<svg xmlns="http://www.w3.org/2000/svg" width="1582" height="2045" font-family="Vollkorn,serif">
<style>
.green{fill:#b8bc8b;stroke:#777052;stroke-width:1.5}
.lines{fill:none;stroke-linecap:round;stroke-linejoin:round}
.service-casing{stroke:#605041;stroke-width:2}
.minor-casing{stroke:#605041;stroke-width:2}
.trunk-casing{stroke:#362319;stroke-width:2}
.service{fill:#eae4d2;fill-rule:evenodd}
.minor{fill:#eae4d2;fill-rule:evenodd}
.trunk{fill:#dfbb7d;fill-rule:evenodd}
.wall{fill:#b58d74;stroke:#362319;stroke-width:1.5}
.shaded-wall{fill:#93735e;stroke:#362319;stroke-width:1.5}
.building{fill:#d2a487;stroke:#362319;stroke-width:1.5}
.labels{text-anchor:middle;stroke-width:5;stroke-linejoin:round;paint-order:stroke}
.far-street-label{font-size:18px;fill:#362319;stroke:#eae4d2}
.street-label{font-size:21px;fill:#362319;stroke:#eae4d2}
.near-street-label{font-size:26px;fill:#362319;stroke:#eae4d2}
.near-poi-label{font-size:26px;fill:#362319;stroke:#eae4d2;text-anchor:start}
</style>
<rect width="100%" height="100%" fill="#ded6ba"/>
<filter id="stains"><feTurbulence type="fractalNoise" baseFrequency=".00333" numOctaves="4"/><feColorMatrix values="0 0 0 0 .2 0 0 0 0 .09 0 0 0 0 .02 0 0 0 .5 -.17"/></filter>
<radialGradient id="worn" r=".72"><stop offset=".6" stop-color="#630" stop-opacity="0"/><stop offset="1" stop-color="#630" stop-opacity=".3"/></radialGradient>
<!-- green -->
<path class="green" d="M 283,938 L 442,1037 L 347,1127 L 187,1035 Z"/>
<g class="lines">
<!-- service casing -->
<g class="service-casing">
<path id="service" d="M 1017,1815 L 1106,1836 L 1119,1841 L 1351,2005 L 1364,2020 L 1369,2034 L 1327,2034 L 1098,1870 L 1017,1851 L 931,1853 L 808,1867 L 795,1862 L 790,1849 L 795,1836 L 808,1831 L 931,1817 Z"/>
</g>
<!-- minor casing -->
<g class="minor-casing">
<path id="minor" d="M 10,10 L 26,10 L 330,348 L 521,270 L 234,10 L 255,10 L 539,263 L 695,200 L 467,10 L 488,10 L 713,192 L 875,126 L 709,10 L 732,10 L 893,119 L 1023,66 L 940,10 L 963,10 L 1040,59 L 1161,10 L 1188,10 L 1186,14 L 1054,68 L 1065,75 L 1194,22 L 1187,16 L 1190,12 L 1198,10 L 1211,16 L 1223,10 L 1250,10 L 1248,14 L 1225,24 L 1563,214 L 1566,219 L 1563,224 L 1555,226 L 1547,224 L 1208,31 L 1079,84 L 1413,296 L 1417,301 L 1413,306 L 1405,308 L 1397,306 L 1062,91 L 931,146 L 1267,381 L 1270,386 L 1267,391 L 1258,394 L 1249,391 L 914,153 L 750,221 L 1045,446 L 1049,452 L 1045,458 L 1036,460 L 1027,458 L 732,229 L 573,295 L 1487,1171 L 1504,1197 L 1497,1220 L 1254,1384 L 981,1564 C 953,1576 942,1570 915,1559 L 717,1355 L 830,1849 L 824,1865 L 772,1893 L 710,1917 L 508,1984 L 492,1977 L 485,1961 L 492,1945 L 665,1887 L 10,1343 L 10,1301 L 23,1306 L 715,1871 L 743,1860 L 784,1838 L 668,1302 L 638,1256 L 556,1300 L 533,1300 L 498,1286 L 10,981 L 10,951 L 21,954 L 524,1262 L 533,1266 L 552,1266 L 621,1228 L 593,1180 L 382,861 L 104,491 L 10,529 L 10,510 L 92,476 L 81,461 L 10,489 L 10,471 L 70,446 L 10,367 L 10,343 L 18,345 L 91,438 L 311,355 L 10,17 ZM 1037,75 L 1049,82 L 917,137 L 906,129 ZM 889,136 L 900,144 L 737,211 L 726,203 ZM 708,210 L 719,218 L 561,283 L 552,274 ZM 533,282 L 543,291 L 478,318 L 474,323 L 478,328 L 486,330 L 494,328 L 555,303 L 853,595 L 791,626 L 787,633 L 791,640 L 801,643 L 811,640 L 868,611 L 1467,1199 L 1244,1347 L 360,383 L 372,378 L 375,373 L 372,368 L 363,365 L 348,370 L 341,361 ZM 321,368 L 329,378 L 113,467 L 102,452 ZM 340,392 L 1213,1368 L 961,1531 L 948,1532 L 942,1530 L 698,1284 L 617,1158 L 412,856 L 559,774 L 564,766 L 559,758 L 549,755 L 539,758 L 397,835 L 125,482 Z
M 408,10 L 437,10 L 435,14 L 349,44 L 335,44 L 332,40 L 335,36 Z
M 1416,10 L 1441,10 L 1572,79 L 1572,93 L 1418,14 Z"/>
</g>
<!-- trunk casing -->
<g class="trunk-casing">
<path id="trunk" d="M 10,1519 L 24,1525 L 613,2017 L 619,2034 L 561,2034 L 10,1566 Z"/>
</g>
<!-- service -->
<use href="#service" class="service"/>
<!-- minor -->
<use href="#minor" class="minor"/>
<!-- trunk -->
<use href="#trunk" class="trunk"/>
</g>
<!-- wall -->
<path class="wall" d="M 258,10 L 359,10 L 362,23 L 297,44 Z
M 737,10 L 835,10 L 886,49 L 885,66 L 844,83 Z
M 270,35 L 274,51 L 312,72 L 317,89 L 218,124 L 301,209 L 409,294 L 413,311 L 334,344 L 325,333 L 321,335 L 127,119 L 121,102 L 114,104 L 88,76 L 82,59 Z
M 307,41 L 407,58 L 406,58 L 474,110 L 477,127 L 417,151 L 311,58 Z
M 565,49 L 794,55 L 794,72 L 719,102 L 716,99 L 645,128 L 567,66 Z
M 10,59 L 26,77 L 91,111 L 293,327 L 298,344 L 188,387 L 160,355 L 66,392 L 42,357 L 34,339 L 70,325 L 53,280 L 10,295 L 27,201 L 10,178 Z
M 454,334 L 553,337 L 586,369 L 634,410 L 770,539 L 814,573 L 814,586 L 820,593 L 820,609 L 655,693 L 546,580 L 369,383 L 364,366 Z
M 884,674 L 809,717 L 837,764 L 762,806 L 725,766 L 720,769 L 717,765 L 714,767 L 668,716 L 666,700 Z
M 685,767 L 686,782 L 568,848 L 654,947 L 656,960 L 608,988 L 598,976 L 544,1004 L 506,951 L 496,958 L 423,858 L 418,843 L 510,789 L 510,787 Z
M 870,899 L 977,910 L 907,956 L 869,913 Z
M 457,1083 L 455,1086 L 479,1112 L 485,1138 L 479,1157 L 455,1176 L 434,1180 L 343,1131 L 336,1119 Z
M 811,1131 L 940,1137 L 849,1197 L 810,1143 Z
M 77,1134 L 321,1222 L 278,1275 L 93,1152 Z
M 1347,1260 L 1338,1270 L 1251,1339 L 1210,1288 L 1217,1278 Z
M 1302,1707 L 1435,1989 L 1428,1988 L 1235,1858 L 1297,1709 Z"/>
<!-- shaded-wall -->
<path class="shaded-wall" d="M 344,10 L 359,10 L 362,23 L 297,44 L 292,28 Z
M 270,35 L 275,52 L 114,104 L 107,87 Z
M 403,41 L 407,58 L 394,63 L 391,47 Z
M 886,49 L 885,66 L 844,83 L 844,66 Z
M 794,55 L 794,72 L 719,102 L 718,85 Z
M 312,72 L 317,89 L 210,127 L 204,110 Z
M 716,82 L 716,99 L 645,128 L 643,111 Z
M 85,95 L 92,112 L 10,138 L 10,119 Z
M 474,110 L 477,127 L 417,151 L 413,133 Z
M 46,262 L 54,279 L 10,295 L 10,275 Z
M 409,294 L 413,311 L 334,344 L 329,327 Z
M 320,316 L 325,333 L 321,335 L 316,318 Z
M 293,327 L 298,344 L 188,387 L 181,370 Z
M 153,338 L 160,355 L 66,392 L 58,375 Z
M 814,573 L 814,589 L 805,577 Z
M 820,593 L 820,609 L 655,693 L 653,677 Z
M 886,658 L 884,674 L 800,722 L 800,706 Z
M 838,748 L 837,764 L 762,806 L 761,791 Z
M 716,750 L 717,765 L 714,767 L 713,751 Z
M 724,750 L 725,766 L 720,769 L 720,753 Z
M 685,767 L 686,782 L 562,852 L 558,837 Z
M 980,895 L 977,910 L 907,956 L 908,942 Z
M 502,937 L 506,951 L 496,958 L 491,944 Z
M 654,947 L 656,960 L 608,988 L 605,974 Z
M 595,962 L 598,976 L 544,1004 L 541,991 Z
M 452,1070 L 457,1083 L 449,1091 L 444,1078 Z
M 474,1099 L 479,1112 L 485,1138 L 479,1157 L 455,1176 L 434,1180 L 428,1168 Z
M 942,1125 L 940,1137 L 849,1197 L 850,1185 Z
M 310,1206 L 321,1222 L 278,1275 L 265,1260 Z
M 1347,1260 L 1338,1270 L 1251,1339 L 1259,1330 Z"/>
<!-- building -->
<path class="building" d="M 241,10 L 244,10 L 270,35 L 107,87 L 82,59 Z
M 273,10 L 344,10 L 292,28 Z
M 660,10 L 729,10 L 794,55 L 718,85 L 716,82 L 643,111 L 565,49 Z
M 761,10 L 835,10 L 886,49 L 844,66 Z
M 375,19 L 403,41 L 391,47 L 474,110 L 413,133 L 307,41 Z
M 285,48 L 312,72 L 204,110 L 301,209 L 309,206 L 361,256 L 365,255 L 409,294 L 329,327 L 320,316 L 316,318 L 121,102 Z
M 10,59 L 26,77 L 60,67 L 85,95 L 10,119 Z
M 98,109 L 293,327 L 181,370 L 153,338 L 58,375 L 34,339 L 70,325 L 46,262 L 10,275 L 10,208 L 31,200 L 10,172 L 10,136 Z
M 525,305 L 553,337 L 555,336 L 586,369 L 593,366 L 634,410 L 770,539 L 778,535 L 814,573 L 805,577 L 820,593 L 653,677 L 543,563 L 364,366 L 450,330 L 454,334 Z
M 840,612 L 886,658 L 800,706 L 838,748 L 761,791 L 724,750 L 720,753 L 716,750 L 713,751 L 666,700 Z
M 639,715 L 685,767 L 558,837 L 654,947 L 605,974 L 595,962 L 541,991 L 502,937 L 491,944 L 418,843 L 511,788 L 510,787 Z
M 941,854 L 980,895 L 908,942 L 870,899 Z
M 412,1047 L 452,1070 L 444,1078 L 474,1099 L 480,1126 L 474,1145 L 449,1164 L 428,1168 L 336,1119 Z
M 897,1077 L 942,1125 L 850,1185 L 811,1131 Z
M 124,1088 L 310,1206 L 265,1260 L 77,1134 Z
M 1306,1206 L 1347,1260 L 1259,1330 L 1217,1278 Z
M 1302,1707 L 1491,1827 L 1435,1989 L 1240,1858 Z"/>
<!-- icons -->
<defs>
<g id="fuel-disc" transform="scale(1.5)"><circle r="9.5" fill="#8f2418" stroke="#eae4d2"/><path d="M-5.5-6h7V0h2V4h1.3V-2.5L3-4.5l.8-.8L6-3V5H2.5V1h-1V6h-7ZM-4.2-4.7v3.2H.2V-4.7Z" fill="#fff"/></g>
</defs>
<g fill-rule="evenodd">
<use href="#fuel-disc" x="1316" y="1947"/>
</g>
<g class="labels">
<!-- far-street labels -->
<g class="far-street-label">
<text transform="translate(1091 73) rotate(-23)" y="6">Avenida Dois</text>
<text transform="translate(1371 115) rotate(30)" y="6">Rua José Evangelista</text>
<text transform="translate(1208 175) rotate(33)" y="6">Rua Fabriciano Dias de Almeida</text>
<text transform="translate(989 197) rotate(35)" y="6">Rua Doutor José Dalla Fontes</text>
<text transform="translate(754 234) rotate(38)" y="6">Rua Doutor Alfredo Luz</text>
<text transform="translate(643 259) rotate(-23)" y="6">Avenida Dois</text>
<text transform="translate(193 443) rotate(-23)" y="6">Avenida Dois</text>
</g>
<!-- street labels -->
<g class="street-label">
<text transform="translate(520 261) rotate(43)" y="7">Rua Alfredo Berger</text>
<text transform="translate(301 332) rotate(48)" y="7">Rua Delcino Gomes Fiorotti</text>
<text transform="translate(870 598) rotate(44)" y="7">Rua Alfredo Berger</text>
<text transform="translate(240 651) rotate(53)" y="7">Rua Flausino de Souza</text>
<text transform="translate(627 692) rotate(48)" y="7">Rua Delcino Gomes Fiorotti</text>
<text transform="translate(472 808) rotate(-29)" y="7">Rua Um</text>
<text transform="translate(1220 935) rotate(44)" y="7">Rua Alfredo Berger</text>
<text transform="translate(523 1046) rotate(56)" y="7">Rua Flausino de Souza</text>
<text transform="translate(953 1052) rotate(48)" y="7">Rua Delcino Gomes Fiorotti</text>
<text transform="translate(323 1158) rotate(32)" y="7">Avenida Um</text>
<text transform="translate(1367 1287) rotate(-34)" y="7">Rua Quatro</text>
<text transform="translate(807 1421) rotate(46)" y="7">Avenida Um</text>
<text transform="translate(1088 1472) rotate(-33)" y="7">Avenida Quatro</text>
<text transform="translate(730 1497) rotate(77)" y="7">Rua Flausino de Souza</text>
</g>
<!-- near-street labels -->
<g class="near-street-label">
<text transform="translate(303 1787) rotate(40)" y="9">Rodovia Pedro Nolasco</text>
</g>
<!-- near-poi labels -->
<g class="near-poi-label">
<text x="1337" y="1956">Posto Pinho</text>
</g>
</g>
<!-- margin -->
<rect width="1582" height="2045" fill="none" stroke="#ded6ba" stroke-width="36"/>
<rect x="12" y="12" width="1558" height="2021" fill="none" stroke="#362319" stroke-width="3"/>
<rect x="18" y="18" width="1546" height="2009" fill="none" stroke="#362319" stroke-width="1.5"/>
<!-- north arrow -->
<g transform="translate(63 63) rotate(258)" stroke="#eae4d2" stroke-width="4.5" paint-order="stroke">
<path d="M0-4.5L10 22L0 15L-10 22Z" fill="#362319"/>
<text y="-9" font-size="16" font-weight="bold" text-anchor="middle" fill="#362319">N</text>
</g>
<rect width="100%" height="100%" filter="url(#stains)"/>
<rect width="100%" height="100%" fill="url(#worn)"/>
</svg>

YOUR ASSIGNMENT: In the listing, find each line with the string "lines" and copy it.

EXERCISE ANSWER:
.lines{fill:none;stroke-linecap:round;stroke-linejoin:round}
<g class="lines">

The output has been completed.